#### CONSIGNE DONNÉE A
Répondez aux questions suivantes sur le passage consacré à l'architecture du moyen âge :
(i) À qui l'orateur s'adresse-t-il ?
(ii) De quoi notre architecture nationale du moyen âge était-elle alors l'objet ?
(iii) De quoi le terme d'architecture gothique était-il synonyme pour ceux qui l'employaient ?

------------------------------------------------------------

Avec quelle habileté, avec quelle persévérance il a mené cette admirable croisade qui devait remplir toute son existence! au prix de quels efforts il est arrivé au but! aucun de vous ne l'ignore, Messieurs. Il fallait une volonté peu commune et un grand courage pour réagir alors contre le sentiment public. Notre architecture du moyen âge, notre merveilleuse architecture nationale, était l'objet de préjugés tellement absurdes que nous avons peine à le croire aujourd'hui. Non seulement on ne regardait pas les monuments dus au génie de nos ancêtres, mais, même pour les hommes les plus cultivés, ils ne comptaient pas; on les méprisait; ils étaient bafoués! Le terme d'architecture gothique, par lequel on les désignait, était, dans l'esprit de ceux qui l'employaient, synonyme d'architecture barbare.

------------------------------------------------------------

#### CONSIGNE DONNÉE B
Citez textuellement la partie des enregistrements qui s'ouvre sur la ligne contenant « name author: Nyl. » et se poursuit jusqu'à la fin des enregistrements, cette première ligne et la dernière comprises.

------------------------------------------------------------

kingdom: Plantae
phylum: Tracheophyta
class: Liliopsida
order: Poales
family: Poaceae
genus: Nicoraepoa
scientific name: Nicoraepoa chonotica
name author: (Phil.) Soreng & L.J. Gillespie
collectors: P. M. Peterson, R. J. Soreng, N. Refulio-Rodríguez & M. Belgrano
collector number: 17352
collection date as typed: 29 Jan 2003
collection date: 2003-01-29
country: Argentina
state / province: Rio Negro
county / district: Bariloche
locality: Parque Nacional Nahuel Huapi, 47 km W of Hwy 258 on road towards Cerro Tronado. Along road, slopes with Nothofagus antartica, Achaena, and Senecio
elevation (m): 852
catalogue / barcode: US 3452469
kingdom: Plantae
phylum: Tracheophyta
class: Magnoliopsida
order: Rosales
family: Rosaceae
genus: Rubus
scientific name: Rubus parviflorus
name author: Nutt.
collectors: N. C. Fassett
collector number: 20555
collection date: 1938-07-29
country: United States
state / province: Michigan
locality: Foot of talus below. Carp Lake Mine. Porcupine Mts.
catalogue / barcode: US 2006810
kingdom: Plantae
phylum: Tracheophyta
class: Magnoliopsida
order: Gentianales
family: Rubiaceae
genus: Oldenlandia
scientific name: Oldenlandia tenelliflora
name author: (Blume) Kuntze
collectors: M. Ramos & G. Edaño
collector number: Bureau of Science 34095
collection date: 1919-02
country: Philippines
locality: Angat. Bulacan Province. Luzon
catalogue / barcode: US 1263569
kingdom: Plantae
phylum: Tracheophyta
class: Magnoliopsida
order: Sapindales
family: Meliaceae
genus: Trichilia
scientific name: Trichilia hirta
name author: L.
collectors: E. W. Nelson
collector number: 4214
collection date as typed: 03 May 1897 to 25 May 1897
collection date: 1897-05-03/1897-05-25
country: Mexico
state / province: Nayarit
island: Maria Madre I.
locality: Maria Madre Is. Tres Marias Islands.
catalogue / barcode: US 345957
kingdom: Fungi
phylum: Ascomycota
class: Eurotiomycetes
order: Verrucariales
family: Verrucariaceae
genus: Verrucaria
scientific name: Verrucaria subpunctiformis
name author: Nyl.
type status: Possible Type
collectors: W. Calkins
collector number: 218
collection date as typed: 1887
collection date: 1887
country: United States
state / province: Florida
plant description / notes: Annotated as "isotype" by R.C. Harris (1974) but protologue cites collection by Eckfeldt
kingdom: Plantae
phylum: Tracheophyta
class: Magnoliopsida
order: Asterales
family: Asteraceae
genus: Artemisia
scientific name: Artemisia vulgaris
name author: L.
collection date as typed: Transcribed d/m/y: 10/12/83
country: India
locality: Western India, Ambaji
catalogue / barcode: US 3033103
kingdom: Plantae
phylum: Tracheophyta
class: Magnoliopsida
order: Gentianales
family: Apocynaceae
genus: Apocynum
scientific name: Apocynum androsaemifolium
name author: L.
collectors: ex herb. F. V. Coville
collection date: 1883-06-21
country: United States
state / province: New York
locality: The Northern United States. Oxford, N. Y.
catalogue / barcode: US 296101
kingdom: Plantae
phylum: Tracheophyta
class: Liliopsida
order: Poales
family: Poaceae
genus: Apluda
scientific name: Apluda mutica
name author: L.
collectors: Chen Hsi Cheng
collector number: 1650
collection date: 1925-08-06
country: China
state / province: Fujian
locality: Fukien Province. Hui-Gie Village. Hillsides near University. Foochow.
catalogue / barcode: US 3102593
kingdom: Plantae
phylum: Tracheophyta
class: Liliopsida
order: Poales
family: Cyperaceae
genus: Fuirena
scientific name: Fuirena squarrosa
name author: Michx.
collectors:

------------------------------------------------------------

#### RÉPONSE RÉDIGÉE A
(i) Aux « Messieurs » de son auditoire.
(ii) De préjugés si absurdes qu'on a peine à le croire aujourd'hui.
(iii) D'architecture barbare.

#### RÉPONSE RÉDIGÉE B
name author: Nyl.
type status: Possible Type
collectors: W. Calkins
collector number: 218
collection date as typed: 1887
collection date: 1887
country: United States
state / province: Florida
plant description / notes: Annotated as "isotype" by R.C. Harris (1974) but protologue cites collection by Eckfeldt
kingdom: Plantae
phylum: Tracheophyta
class: Magnoliopsida
order: Asterales
family: Asteraceae
genus: Artemisia
scientific name: Artemisia vulgaris
name author: L.
collection date as typed: Transcribed d/m/y: 10/12/83
country: India
locality: Western India, Ambaji
catalogue / barcode: US 3033103
kingdom: Plantae
phylum: Tracheophyta
class: Magnoliopsida
order: Gentianales
family: Apocynaceae
genus: Apocynum
scientific name: Apocynum androsaemifolium
name author: L.
collectors: ex herb. F. V. Coville
collection date: 1883-06-21
country: United States
state / province: New York
locality: The Northern United States. Oxford, N. Y.
catalogue / barcode: US 296101
kingdom: Plantae
phylum: Tracheophyta
class: Liliopsida
order: Poales
family: Poaceae
genus: Apluda
scientific name: Apluda mutica
name author: L.
collectors: Chen Hsi Cheng
collector number: 1650
collection date: 1925-08-06
country: China
state / province: Fujian
locality: Fukien Province. Hui-Gie Village. Hillsides near University. Foochow.
catalogue / barcode: US 3102593
kingdom: Plantae
phylum: Tracheophyta
class: Liliopsida
order: Poales
family: Cyperaceae
genus: Fuirena
scientific name: Fuirena squarrosa
name author: Michx.
collectors:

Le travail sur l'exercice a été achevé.